A son retour, Gertrude trouva la chambre de la côte Polval transformée; l'or de l'oncle Renaudin avait fait merveille. Sur la table une petite lampe à la lumière égale et douce remplaçait la chandelle fumeuse; le poêle réveillé d'un long sommeil bourdonnait gaiement et répandait une joyeuse chaleur; le lit avait été regarni, et l'enfant, restauré et réchauffé, s'endormait sur les genoux de la vieille Surloppe, qui, d'une voix chevrotante, lui murmurait une antique chanson berceuse. La mère elle-même semblait moins malade, moins défaite.
Gertrude disposa dans un coin le matelas et les couvertures, posa l'enfant près de sa mère, puis congédia la vieille.

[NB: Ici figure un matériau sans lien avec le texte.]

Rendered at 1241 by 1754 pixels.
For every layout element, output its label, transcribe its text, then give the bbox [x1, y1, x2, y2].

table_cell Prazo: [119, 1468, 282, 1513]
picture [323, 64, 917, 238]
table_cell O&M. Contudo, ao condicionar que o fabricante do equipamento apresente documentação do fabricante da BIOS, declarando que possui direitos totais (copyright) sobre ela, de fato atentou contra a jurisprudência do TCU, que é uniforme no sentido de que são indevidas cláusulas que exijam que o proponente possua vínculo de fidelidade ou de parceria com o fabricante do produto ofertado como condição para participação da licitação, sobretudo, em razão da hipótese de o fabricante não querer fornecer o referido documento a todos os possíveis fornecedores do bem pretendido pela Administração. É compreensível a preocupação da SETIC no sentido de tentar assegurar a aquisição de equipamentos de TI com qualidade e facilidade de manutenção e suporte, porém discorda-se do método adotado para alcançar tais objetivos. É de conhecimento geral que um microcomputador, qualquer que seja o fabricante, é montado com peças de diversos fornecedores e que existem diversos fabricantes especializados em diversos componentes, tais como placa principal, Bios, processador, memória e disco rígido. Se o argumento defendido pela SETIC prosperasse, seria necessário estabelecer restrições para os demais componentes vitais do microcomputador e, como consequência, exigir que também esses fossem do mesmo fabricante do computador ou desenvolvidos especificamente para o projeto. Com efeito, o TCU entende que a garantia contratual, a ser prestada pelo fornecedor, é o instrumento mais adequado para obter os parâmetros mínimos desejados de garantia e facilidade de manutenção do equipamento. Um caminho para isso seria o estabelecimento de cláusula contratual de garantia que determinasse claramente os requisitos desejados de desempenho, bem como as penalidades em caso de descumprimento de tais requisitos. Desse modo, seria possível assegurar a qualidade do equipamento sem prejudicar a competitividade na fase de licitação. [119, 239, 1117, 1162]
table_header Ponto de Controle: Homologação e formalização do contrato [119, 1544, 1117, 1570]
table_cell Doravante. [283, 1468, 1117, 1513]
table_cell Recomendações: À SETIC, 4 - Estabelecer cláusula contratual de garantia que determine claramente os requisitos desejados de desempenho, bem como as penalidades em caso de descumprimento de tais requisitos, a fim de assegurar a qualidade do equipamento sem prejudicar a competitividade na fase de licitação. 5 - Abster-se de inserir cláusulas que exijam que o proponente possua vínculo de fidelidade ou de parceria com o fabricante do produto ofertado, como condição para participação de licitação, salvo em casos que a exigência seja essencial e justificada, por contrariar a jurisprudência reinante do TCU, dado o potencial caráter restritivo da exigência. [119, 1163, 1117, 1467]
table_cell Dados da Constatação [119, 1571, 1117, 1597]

Elle marchait légèrement à travers la chambre, faisant ses préparatifs pour la nuit, ravitaillant le poêle, réchauffant le lait destiné au marmot… La malade, ouvrant à demi ses yeux affaiblis, la regardait curieusement et suivait ses moindres gestes avec une surprise mêlée d'attendrissement. A la fin, Gertrude, ayant achevé de tout préparer, vint s'asseoir au chevet du lit et vit Rose Finoël qui pleurait.
—Qu'avez-vous? lui demanda-t-elle.
Pour toute réponse, Rose Finoël prit l'une des mains de son interlocutrice et la couvrit de larmes et de baisers.
—Merci, dit-elle enfin, cela me fait du bien de pleurer. Il y avait si longtemps que personne ne s'inquiétait plus de moi!
—Vous n'avez point d'amis?
—Je suis seule au monde.
—Mais,… le père de cet enfant? hasarda timidement Gertrude.
La figure de la malade reprit une expression de tristesse poignante.